Daerah ini sebenarnya sudah dikenal sebagai daerah yang banyak dikunjungi wisatawan, selain tentunya primadona wisata Ciamis, Pantai Pangandaran. Dari ibu kota Ciamis, posisi Desa Panjalu berada 41 kilometer ke arah utara, atau sekitar 110 kilometer dari Bandung. Sementara dari wilayah Cirebon, desa ini juga bisa ditempuh dengan perjalanan serupa sepanjang 75 kilometer dari Kuningan.
Watak orang Panjalu sampai sekarang di mata orang Sunda pada umumnya, atau dibandingkan dengan watak orang Sunda pada umumnya, orang Panjalu dikenal lebih keras, militan juga disegani, karena konon memiliki banyak ilmu kanuragan warisan dari nenek moyang mereka.

● Tujuan 1
Salin persis bagian kutipan tentang Panjalu, dimulai dengan "Daerah ini sebenarnya" dan berlanjut hingga "nenek moyang mereka.".
Kutipan tentang Panjalu dan entri merupakan bahan yang terpisah satu sama lain.

● Data entri
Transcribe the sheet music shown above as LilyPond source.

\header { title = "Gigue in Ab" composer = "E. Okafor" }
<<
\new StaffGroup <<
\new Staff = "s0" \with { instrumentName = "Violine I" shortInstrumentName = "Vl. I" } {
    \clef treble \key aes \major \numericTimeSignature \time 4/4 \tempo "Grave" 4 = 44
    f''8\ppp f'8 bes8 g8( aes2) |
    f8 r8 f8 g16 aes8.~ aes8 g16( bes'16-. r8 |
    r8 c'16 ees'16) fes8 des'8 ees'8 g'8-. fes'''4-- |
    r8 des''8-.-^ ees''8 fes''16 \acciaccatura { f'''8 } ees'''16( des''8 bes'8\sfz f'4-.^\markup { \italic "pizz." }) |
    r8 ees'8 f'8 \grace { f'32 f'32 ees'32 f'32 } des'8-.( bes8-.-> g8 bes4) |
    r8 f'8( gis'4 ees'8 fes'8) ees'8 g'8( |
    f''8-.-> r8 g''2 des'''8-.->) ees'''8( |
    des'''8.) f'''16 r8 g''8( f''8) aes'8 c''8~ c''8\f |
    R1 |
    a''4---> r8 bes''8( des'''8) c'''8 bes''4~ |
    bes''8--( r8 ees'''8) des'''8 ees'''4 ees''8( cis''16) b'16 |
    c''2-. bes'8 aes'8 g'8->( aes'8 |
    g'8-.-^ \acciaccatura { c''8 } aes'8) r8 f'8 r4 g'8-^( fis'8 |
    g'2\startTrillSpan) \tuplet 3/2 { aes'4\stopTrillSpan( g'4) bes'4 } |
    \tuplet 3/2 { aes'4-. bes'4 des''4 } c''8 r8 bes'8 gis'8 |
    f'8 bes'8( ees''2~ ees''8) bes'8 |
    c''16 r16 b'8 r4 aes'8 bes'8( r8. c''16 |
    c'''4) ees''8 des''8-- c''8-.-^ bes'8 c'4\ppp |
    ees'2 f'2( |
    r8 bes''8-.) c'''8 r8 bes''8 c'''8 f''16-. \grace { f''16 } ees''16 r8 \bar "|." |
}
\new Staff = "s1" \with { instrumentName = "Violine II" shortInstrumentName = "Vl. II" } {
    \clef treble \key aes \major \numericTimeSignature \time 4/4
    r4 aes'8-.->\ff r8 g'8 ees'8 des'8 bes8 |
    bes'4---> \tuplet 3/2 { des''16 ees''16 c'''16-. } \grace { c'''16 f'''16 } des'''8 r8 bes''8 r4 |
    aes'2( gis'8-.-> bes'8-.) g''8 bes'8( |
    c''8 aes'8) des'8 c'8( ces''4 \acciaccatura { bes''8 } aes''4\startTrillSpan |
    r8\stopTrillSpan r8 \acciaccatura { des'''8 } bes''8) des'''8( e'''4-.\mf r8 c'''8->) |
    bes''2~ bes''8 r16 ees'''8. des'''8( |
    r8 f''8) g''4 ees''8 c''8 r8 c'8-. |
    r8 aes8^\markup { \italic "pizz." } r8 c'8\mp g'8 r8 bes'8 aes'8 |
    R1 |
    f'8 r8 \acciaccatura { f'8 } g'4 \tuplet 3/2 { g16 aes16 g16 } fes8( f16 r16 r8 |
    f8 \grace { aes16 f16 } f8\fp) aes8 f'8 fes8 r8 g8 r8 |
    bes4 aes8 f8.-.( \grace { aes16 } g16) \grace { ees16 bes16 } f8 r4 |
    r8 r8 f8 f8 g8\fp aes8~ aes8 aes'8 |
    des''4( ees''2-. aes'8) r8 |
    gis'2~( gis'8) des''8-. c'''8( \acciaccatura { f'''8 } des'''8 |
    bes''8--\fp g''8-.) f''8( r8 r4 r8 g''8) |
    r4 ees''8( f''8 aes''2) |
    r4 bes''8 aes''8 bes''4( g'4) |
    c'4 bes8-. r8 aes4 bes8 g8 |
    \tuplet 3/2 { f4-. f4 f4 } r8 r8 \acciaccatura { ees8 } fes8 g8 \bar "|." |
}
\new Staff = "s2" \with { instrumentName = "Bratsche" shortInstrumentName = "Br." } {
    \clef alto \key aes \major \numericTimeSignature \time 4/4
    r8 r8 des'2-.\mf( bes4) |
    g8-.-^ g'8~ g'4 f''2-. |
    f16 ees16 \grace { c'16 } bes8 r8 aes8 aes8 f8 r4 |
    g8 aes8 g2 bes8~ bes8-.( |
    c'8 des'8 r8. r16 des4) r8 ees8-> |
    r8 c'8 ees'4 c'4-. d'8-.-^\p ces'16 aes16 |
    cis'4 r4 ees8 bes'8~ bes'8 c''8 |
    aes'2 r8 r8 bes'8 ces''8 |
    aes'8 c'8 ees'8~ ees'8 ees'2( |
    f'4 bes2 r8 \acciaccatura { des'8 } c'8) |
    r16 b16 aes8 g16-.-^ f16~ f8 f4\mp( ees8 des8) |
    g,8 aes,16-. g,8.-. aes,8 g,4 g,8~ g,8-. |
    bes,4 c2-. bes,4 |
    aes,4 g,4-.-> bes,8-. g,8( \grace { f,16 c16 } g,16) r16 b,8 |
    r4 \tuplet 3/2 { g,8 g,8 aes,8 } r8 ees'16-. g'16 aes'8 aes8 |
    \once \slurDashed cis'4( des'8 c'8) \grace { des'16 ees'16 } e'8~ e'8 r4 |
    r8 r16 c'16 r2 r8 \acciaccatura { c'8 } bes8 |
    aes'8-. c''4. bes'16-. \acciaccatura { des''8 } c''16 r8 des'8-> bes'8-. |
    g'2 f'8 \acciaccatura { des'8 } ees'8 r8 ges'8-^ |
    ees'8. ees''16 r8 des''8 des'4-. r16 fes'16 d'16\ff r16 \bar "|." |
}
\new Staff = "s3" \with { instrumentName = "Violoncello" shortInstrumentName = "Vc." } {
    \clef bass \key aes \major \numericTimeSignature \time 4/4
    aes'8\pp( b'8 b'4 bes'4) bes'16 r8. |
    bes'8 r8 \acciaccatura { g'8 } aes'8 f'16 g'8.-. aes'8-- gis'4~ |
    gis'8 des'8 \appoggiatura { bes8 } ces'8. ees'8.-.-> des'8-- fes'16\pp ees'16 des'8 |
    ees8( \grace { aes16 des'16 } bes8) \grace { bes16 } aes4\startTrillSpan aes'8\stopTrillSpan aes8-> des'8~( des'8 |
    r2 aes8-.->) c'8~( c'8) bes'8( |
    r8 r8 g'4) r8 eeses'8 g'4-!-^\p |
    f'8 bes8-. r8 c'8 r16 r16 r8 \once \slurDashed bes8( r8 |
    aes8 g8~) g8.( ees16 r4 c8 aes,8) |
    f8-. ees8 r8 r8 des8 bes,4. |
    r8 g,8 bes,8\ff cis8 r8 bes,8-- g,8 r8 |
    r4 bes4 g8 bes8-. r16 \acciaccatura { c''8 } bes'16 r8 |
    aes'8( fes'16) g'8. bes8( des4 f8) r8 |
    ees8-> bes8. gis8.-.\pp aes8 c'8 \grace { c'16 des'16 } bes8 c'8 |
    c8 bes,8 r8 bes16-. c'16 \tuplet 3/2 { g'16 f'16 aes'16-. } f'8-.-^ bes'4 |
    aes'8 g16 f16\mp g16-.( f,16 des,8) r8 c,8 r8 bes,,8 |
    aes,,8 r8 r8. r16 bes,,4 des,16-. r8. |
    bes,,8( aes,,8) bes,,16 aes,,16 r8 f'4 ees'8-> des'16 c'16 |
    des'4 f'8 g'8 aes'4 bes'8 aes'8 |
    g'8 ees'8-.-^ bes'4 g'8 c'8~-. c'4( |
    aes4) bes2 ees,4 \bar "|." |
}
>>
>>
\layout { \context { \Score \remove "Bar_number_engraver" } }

* * *

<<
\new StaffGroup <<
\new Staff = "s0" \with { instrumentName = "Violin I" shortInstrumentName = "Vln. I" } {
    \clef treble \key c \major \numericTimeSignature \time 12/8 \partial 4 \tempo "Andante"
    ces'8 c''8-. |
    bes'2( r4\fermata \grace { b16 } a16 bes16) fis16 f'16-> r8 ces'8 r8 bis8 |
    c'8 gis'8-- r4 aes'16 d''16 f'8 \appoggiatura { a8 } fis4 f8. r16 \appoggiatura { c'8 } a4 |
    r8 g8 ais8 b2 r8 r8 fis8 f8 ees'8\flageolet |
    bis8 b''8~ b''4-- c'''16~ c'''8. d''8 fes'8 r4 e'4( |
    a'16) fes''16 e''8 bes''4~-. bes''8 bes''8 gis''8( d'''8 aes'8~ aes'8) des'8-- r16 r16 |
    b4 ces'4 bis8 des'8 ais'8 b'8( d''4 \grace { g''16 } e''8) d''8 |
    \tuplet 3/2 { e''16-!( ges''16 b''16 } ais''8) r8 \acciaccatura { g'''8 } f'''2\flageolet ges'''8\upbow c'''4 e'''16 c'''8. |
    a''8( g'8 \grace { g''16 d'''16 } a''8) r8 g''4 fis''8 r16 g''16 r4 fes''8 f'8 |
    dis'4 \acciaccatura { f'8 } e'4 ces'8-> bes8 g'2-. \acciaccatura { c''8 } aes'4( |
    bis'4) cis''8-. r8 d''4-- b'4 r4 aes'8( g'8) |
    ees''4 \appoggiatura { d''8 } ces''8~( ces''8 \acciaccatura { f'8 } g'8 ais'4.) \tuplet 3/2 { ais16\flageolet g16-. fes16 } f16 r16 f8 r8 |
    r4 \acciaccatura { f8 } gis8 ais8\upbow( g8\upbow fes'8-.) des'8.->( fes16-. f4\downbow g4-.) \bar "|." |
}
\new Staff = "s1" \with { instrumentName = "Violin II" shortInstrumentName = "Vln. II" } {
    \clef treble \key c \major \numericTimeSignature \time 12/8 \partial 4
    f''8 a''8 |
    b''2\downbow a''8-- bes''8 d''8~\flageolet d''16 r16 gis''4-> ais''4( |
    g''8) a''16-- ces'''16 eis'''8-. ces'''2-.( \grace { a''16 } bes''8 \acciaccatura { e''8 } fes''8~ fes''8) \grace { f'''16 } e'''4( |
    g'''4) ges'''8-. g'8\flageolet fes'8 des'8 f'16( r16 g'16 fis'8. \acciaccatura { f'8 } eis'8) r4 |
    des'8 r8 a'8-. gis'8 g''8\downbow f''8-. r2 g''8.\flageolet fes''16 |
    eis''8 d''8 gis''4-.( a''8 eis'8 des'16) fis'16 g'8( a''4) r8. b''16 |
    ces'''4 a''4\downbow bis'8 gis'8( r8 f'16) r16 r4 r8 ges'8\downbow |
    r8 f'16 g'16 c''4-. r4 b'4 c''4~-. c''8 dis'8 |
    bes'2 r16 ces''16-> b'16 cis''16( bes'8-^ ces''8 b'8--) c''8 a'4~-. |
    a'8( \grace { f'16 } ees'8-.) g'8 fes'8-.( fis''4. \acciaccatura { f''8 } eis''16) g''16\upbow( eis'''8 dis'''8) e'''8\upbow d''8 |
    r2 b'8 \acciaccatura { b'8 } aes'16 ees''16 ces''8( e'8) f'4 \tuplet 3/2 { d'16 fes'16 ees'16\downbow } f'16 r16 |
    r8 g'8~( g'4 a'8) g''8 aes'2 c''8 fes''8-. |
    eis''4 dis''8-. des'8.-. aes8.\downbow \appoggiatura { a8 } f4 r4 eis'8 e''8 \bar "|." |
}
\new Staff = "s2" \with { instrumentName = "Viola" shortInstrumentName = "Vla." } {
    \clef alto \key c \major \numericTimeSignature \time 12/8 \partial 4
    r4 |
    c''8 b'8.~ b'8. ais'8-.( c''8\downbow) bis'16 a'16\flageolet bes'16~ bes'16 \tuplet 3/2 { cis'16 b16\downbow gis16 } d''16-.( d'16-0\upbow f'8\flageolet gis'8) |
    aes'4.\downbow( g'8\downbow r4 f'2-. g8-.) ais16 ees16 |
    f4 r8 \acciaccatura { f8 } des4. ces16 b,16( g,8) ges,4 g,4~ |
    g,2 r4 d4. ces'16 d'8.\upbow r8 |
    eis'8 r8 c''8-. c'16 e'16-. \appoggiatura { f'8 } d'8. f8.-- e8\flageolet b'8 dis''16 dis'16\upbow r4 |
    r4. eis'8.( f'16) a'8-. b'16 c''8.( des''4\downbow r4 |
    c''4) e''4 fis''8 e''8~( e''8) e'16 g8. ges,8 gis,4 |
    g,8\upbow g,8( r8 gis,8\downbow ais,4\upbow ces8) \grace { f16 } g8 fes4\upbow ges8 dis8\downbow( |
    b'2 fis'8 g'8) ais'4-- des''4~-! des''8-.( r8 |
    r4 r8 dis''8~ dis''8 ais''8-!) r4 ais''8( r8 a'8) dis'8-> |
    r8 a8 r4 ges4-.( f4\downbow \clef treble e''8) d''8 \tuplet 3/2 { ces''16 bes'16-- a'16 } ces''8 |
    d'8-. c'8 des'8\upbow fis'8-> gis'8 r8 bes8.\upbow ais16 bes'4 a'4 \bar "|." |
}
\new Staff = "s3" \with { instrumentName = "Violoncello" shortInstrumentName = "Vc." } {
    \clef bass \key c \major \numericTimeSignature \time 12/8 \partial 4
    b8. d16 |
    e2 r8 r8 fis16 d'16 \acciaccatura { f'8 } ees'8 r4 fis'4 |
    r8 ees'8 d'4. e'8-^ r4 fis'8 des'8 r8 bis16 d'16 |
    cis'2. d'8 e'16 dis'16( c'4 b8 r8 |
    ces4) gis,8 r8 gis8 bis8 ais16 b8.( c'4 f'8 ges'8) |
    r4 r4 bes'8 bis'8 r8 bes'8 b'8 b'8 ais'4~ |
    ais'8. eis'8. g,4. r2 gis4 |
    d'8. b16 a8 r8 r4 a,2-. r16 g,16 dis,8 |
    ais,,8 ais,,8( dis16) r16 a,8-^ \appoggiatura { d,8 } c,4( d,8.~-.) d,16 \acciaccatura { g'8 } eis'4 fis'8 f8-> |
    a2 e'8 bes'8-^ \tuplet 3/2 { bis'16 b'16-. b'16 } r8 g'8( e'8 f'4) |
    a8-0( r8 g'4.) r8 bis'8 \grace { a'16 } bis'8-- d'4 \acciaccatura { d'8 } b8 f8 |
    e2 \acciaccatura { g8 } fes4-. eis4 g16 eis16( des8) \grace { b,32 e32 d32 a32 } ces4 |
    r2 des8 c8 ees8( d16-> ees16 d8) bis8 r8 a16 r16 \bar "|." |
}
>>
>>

● Tujuan 2
Temukan setiap baris dalam entri yang memuat kata "italic", lalu salin baris-baris tersebut.

● Jawaban latihan 1
Daerah ini sebenarnya sudah dikenal sebagai daerah yang banyak dikunjungi wisatawan, selain tentunya primadona wisata Ciamis, Pantai Pangandaran. Dari ibu kota Ciamis, posisi Desa Panjalu berada 41 kilometer ke arah utara, atau sekitar 110 kilometer dari Bandung. Sementara dari wilayah Cirebon, desa ini juga bisa ditempuh dengan perjalanan serupa sepanjang 75 kilometer dari Kuningan.
Watak orang Panjalu sampai sekarang di mata orang Sunda pada umumnya, atau dibandingkan dengan watak orang Sunda pada umumnya, orang Panjalu dikenal lebih keras, militan juga disegani, karena konon memiliki banyak ilmu kanuragan warisan dari nenek moyang mereka.

● Jawaban latihan 2
    r8 des''8-.-^ ees''8 fes''16 \acciaccatura { f'''8 } ees'''16( des''8 bes'8\sfz f'4-.^\markup { \italic "pizz." }) |
    r8 aes8^\markup { \italic "pizz." } r8 c'8\mp g'8 r8 bes'8 aes'8 |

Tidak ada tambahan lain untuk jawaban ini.